Unmoored pleasure boats, far from collapsed docks and seasonal storage towers, were scattered throughout streets, one in the driveway of a car wash. Automobiles, grotesquely abandoned by the storm surge were scattered at odd angles in roads and on lawns, filled with seaweed, sand, and condensation. Streets were like small lakes, sidewalks like ponds. And where the water wasn’t, you could see where it had been. Lines demarked the heights to which it had rose — on houses, on fences, on street signs, on telephone poles.
Our reconnaissance mission revealed a two and a half foot water line around our home. Flooded throughout the first floor to a height of nine inches, the hardwood floors were already beginning to buckle. Most of the water had receded, leaving behind a muck of silt and mud that saturated everything it touched and ruined every appliance we had. Swollen door frames necessitated the removal of doors to get to other rooms.
In our backyard, we found a huge remnant of the Long Beach boardwalk, which is situated a half-mile from our house. On the sidewalk we found the detritus of people’s lives: a bar mitzvah boy and his parents dressed in 1950s finery smiled up at us from a photograph, as did a white-gowned, third-grade communion celebrant standing before a religious statue.
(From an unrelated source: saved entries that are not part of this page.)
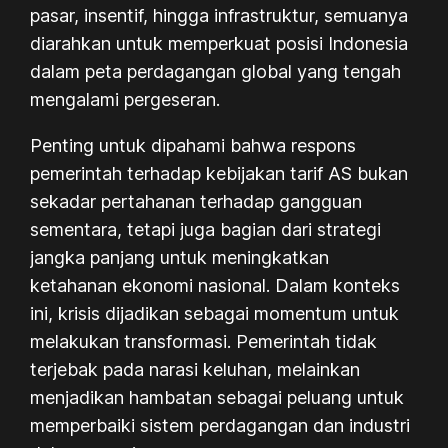
pasar, insentif, hingga infrastruktur, semuanya
diarahkan untuk memperkuat posisi Indonesia
dalam peta perdagangan global yang tengah
mengalami pergeseran.
Penting untuk dipahami bahwa respons
pemerintah terhadap kebijakan tarif AS bukan
sekadar pertahanan terhadap gangguan
sementara, tetapi juga bagian dari strategi
jangka panjang untuk meningkatkan
ketahanan ekonomi nasional. Dalam konteks
ini, krisis dijadikan sebagai momentum untuk
melakukan transformasi. Pemerintah tidak
terjebak pada narasi keluhan, melainkan
menjadikan hambatan sebagai peluang untuk
memperbaiki sistem perdagangan dan industri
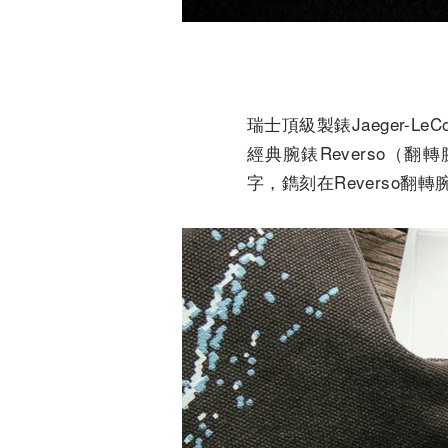
瑞士頂級製錶Jaeger-Le
經典腕錶Reverso（
字，鐫刻在Reverso翻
A beautifully embroidered Hanukah tablecloth lay soaked beyond repair by the curb. Roof shingles, wood beams, dune grass, and sand were everywhere. A seven-foot sand dune blocked the street. We found a truck floating in a neighbor’s in-ground pool.
Despite the roar of the ocean, the thing I remember now is the silence. Sand must be like snow in the way it muffles sound, and the quiet was spooky, incongruous to the devastation we surveyed.
In the days to come, when everybody on the Northeast Coast was becoming familiar with the vagaries of government institutions and familiarizing themselves with insurance adjusters, FEMA registration forms, and debating the necessity of wearing an N97 mask, the noise became more intense. State Troopers and the National Guard in humvees rolled down the streets. Rescue helicopters patrolled the wreckage from the sky. Ambulances and fire trucks screamed continuously.
But I remember the silence in those early days of recovery most of all. And in the stillness of Halloween, while my family was transporting the ruins of our lives from the house to the curb, a little girl in a fairy costume walked carefully with her parents over the shifting sand and garbage on our block. Silently holding out her festive orange bag to me I could only tell her through gritted teeth that I had no candy to give her. “No, no,” her mother fervently replied. “We are reverse trick-or-treating. We want to give a treat to people in need. You look like you could use a candy bar.” At her prompting, the child handed over a piece of chocolate. And I cried.
The sea air blows salty and clean over us all now, calm and soothing, like a benediction. Most of the community is slowly recovering, although there are pockets of decimation still that I fear will never revive. My family is crammed into the upstairs of our two-story house for the duration of the first-floor renovation. We have a hotplate for a kitchen, and the two bedrooms are like dormitories. As I count my blessings, I pray that I see Carl again soon, rising from the northern Atlantic like a resurrected Neptune.